In a quarterly report submitted to the parliament this week, the department said research into the regulations had been approved and submitted but had missed internal deadlines in 2021.   

“The new strategies, policy, and legislation should provide a welcoming environment for testing and development of AV technology,” the company acknowledged.  

Some regulations concerning self-driving cars gained popularity during previous years because models from Tesla and other vehicle manufacturers earned popularity.  

In a February 2022 earnings call, Tesla chief executive Elon Musk said he thinks Full Self-Driving (FSD) is becoming its most essential source of profit during all this time.
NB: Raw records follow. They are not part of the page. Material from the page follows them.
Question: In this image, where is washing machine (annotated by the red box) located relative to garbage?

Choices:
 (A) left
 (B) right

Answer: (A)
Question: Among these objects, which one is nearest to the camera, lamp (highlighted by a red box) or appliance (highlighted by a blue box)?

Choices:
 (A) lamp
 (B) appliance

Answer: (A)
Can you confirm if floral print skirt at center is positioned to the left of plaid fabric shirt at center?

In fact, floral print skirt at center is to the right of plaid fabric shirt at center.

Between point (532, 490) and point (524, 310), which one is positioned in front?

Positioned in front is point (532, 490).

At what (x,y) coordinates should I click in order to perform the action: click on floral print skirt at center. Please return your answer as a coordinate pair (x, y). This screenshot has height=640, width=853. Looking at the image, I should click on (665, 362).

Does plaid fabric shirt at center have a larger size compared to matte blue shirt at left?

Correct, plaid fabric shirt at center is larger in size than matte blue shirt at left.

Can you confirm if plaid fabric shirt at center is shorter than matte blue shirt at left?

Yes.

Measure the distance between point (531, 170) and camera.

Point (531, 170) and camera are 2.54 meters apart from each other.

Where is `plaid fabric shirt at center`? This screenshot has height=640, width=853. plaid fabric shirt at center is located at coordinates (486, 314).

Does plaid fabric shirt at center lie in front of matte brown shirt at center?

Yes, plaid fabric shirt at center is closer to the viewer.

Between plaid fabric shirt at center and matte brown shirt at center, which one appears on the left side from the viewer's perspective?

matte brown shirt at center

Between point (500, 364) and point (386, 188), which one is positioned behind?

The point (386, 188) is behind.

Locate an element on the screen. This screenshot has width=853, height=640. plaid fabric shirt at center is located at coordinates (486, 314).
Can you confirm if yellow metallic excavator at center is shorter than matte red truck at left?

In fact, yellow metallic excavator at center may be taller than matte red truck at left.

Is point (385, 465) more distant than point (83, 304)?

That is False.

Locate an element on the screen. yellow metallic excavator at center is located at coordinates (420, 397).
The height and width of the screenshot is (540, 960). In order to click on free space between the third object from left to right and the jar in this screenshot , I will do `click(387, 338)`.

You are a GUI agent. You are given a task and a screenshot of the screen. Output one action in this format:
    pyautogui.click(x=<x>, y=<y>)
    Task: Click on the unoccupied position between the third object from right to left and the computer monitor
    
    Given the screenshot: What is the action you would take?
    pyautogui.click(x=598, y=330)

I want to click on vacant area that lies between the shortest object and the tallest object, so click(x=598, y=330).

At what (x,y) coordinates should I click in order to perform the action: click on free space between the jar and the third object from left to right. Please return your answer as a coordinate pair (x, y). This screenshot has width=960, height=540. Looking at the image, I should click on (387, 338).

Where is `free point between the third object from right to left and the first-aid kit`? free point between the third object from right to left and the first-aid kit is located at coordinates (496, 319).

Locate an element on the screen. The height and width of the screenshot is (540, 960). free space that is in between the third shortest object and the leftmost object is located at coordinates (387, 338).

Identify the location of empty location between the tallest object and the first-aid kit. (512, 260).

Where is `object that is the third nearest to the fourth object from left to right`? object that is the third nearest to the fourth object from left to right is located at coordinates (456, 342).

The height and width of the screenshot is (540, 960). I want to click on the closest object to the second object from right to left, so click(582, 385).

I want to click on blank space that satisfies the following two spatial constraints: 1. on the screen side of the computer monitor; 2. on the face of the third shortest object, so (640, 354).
It repeated a prediction saying that the wide release of the capability will lead to one of the most significant asset-value increases in history.  

“We are confident at this point that it will be achieved,” Musk said. “I guess that we will achieve Full Self-Driving this year, at a safety level significantly greater than a person.”  

International shipping companies and software developers are also conducting trials with self-driving trucks to ensure ways to solve a driver shortage that has become worse by the Corona, drawing fire from safety advocates who call the technology risk to motorists.  

While the matter is that self-driving trucks are still delinquent at winning regulatory approval, the pioneers of the technology view it as a long-term key to an increasingly unmanageable labor problem.  

“Human drivers have to eat, sleep and take breaks,” said Sterling Anderson, co-founder of Aurora Innovation Inc., which started testing driverless truck software in December in Texas, cooperating with Uber Technologies’ logistics arms.   

“What that also leads to is the enormous underutilization of these trucks and much slower movement of goods,” Sterling noted.